Unfortunately, the estimates output by nlsLM are not close to the ones output by EViews. Do you have any idea of what might be causing this? Or maybe my code is wrong?

Finally, I would like to say that I personally am an R user - that is exactly why I'm trying to do this in R instead of EViews. I would also love to provide you the data I'm working with but it's impossible since it's confidential data.

• Welcome to the site, @Fael. +1 for a clear question. I took the liberty of tweaking the formatting slightly to make it cleaner. Please make sure it still says what you want. – gung - Reinstate Monica Nov 14 '12 at 17:18
• Wow, that was really nice of you.
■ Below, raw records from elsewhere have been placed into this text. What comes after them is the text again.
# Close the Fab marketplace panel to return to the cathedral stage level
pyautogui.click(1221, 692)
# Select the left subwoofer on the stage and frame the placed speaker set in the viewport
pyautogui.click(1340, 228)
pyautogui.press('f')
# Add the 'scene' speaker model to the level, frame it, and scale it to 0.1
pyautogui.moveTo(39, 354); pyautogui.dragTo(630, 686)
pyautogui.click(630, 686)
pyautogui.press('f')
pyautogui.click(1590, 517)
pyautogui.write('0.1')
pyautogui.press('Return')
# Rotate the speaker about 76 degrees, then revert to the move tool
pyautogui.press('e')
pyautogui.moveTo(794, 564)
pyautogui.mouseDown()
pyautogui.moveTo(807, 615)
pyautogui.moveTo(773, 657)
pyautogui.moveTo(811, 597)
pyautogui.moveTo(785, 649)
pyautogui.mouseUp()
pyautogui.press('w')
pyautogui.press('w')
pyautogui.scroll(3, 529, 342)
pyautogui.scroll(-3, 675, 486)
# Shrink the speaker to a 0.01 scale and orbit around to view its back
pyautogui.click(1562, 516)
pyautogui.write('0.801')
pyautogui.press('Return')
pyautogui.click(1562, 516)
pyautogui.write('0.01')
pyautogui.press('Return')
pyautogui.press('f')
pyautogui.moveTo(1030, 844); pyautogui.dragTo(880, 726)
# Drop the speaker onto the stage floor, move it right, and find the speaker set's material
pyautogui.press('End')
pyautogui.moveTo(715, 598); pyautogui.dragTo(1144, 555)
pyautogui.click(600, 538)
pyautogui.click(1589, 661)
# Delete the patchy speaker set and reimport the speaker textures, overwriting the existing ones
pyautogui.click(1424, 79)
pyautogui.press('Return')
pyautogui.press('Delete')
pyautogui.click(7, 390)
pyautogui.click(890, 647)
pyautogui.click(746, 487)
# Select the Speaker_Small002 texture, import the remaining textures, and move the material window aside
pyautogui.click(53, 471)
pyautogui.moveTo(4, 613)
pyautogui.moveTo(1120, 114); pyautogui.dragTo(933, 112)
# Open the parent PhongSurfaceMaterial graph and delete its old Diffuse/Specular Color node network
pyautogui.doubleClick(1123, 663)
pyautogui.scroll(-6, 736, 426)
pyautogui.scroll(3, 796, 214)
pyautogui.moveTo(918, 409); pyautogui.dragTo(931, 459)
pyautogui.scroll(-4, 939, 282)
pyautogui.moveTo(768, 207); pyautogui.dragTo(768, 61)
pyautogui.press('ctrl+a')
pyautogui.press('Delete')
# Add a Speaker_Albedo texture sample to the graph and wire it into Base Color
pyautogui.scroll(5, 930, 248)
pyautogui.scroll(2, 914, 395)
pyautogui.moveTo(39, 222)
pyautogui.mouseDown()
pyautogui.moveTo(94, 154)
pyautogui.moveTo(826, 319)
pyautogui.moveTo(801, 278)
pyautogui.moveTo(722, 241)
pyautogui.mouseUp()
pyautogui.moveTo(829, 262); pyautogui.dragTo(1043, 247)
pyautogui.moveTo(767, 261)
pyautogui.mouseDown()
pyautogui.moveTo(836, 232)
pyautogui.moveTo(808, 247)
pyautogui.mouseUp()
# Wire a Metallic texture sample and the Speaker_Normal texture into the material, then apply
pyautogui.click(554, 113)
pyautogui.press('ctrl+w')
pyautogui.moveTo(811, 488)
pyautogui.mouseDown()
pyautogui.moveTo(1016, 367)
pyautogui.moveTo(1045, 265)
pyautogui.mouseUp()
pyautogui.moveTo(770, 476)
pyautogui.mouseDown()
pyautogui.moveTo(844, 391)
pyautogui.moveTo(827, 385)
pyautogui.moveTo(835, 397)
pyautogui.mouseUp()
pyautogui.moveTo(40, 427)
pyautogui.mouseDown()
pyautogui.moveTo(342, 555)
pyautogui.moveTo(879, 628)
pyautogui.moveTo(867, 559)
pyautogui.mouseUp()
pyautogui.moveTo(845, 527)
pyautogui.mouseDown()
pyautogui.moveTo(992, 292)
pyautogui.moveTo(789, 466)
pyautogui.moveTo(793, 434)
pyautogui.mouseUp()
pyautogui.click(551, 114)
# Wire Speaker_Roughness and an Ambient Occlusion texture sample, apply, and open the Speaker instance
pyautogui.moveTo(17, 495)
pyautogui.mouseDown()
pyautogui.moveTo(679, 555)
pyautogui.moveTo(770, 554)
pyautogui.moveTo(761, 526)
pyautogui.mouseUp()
Thanks a lot, @gung ! – Fael Nov 14 '12 at 17:23
• You cam always scale/code the data and post it. a transformation of the form [(y-constant1)/constant2 ] will do the trick. – IrishStat Nov 14 '12 at 17:38
• BTW: Parameters of linear processes can be estimated through OLS. – Germaniawerks Jul 28 '14 at 19:23

Your NLLS has four ortoghonality conditions, one per variable plus the constant (analogue to normal equations in standard OLS) to solve for three parameters ($\rho, \beta, \alpha$ ). The Non-linear algorithms often have heterogenous configurations for tolerance parameters across softwares. MAy I suggest you drop $X_{t-1}$ from your equation in order to get exactly identified system and then test Eviews against R ? if both agree, it probably means one of them has troubles with the overidentification.